How do protons cross the membrane-solution interface? Kinetic studies on bilayer membranes exposed to the protonophore S-13 (5-chloro-3-tert-butyl-2'-chloro-4' nitrosalicylanilide)

Abstract

A simple carrier model describes adequately the transport of protons across lipid bilayer membranes by the weak acid S-13. We determined the adsorption coefficients of the anionic, A-, and neutral, HA, forms of the weak acid and the rate constants for the movement of A- and HA across the membrane by equilibrium dialysis, electrophoretic mobility, membrane potential, membrane conductance, and spectrophotometric measurements. These measurements agree with the results of voltage clamp and charge pulse kinetic experiments. We considered three mechanisms by which protons can cross the membrane-solution interface. An anion adsorbed to the interface can be protonated by a H+ ion in the aqueous phase (protolysis), a buffer molecule in the aqueous phase or water molecules (hydrolysis). We demonstrated that the first reaction cannot provide the required flux of protons: the rate at which H+ must combine with the adsorbed anions is greater than the rate at which diffusion-limited reactions occur in the bulk aqueous phase.
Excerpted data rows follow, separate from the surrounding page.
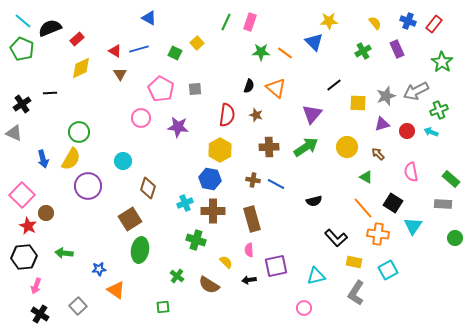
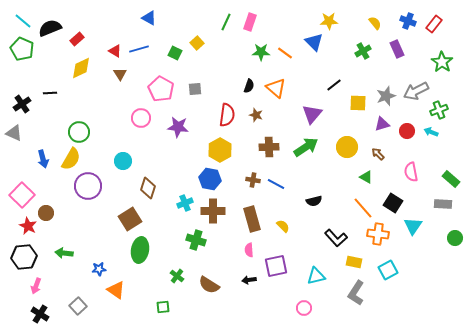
yellow semicircle at (226, 262): moved 57 px right, 36 px up
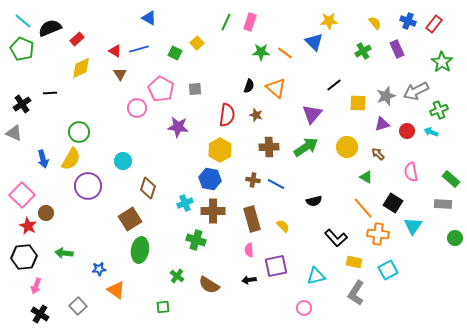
pink circle at (141, 118): moved 4 px left, 10 px up
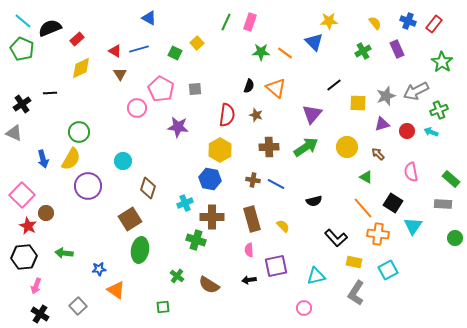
brown cross at (213, 211): moved 1 px left, 6 px down
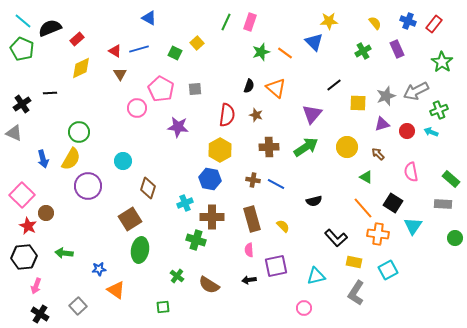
green star at (261, 52): rotated 18 degrees counterclockwise
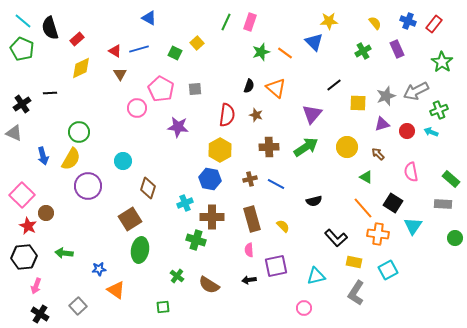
black semicircle at (50, 28): rotated 85 degrees counterclockwise
blue arrow at (43, 159): moved 3 px up
brown cross at (253, 180): moved 3 px left, 1 px up; rotated 24 degrees counterclockwise
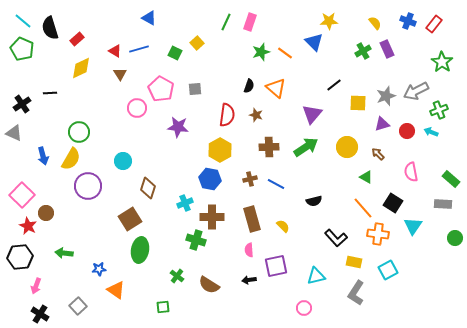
purple rectangle at (397, 49): moved 10 px left
black hexagon at (24, 257): moved 4 px left
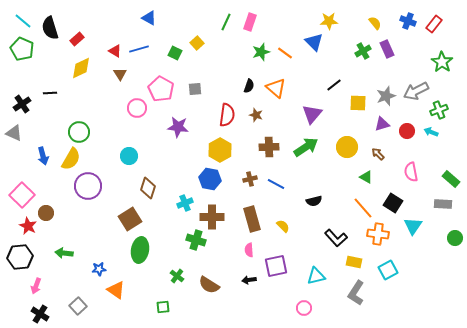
cyan circle at (123, 161): moved 6 px right, 5 px up
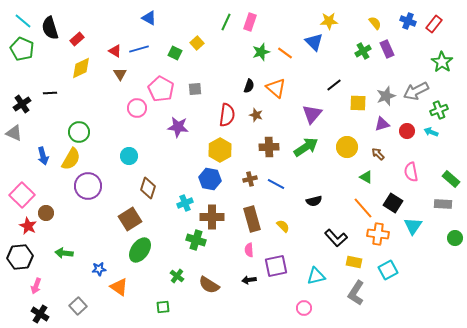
green ellipse at (140, 250): rotated 25 degrees clockwise
orange triangle at (116, 290): moved 3 px right, 3 px up
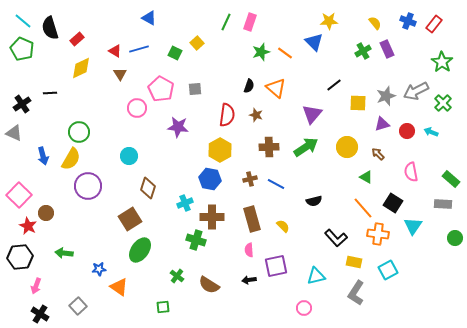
green cross at (439, 110): moved 4 px right, 7 px up; rotated 24 degrees counterclockwise
pink square at (22, 195): moved 3 px left
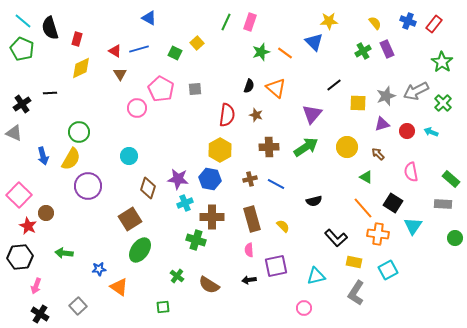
red rectangle at (77, 39): rotated 32 degrees counterclockwise
purple star at (178, 127): moved 52 px down
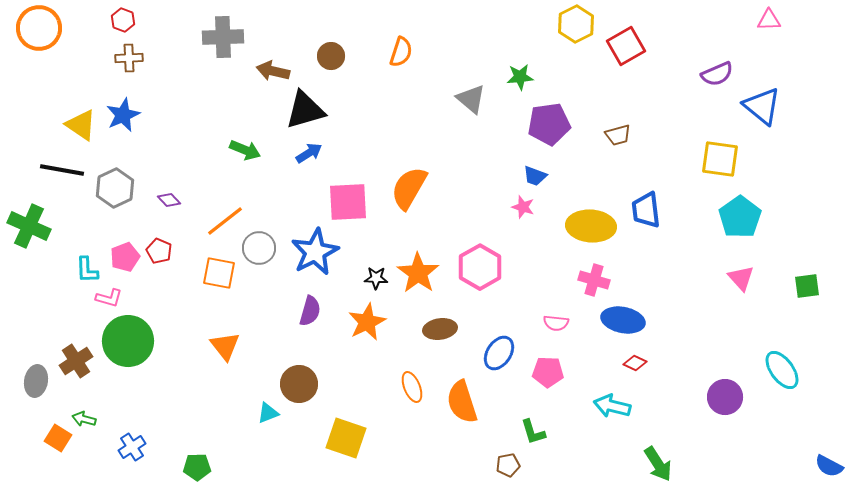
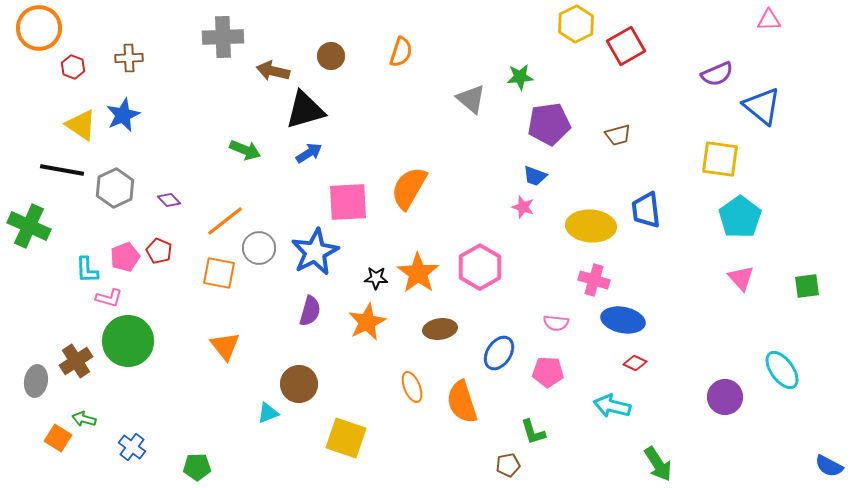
red hexagon at (123, 20): moved 50 px left, 47 px down
blue cross at (132, 447): rotated 20 degrees counterclockwise
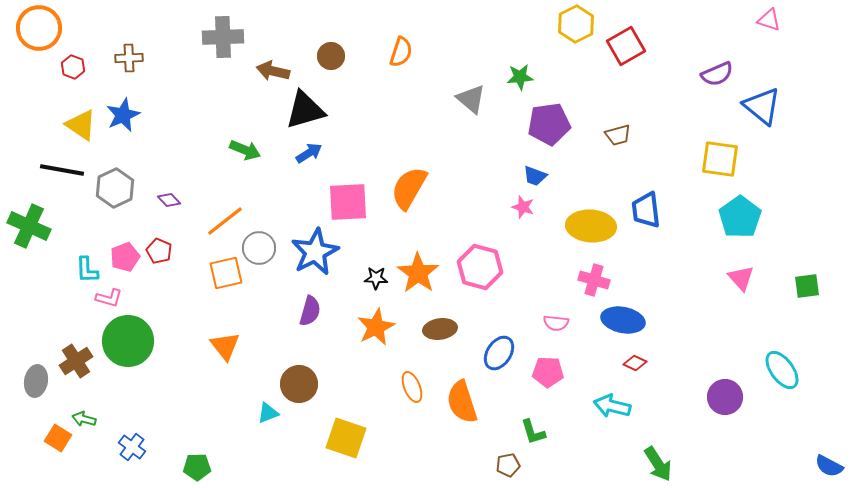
pink triangle at (769, 20): rotated 20 degrees clockwise
pink hexagon at (480, 267): rotated 15 degrees counterclockwise
orange square at (219, 273): moved 7 px right; rotated 24 degrees counterclockwise
orange star at (367, 322): moved 9 px right, 5 px down
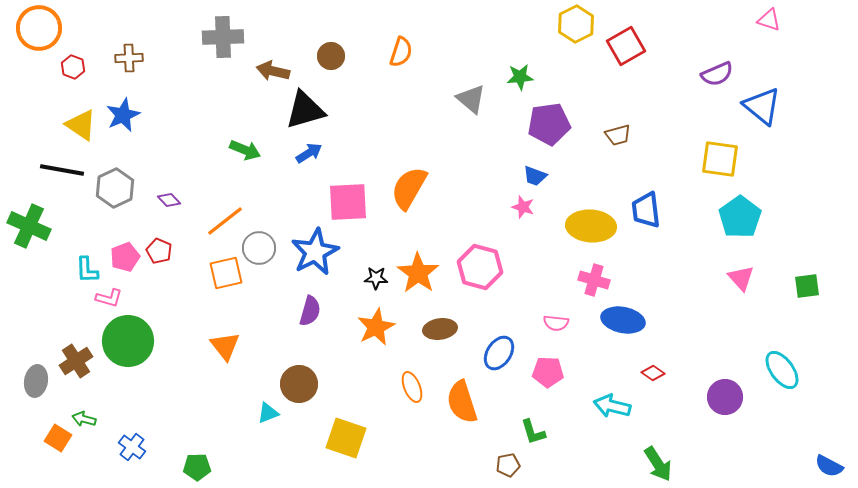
red diamond at (635, 363): moved 18 px right, 10 px down; rotated 10 degrees clockwise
We also ruled out the possibility that the buffer is the main source of protons: the rate at which buffers must combine with the adsorbed anions is greater than the diffusion-limited rate when we reduced the concentration of polyanionic buffer adjacent to the membrane-solution interface by using membranes with a negative surface charge. A simple analysis demonstrates that a hydrolysis reaction can account for the kinetic data. Experiments at acid pH demonstrate that the transfer of H+ from the membrane to the aqueous phase is limited by the rate at which OH- combines with adsorbed HA and that the diffusion coefficient of OH- in the water adjacent to the bilayer has a value characteristic of bulk water. Our experimental results demonstrate that protons are capable of moving rapidly across the membrane-solution interface, which argues against some mechanisms of local chemiosmosis.